▸ Directive: Print every line of text in the material below word for word, keeping the original line breaks, and leave out the pictures.

---

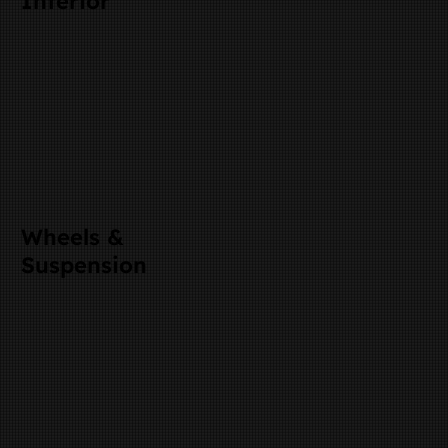
Interior
Wheels &
Suspension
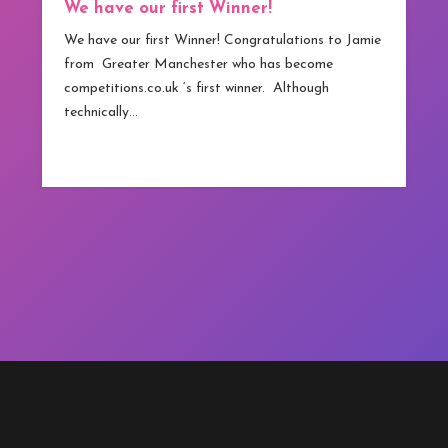
We have our first Winner!
We have our first Winner! Congratulations to Jamie
from Greater Manchester who has become
competitions.co.uk ‘s first winner. Although
technically…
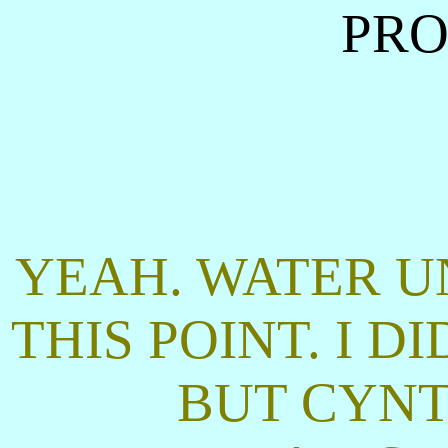
PRO
YEAH. WATER U
THIS POINT. I D
BUT CYNT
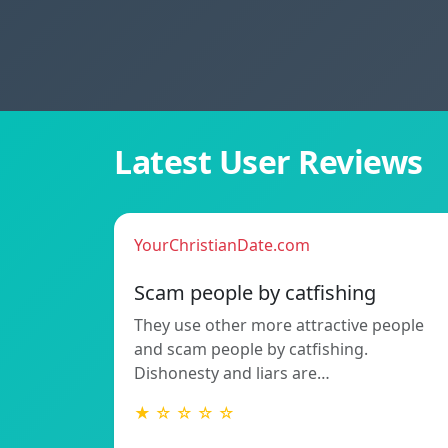
Latest User Reviews
YourChristianDate.com
Scam people by catfishing
They use other more attractive people
and scam people by catfishing.
Dishonesty and liars are…
★ ☆ ☆ ☆ ☆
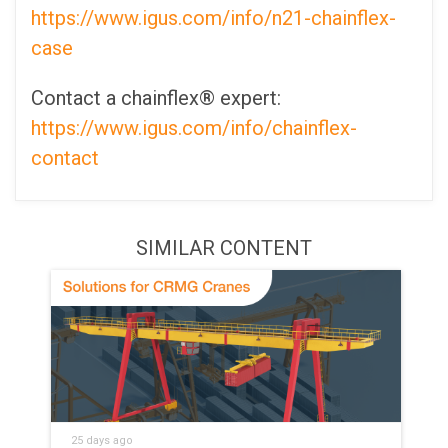
https://www.igus.com/info/n21-chainflex-
case
Contact a chainflex® expert:
https://www.igus.com/info/chainflex-
contact
SIMILAR CONTENT
25 days ago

---

▸ Solved problem:
Interior
Wheels &
Suspension
We have our first Winner!
We have our first Winner! Congratulations to Jamie
from Greater Manchester who has become
competitions.co.uk ‘s first winner. Although
technically…
PRO
YEAH. WATER U
THIS POINT. I D
BUT CYNT
Latest User Reviews
YourChristianDate.com
Scam people by catfishing
They use other more attractive people
and scam people by catfishing.
Dishonesty and liars are…
★ ☆ ☆ ☆ ☆
https://www.igus.com/info/n21-chainflex-
case
Contact a chainflex® expert:
https://www.igus.com/info/chainflex-
contact
SIMILAR CONTENT
25 days ago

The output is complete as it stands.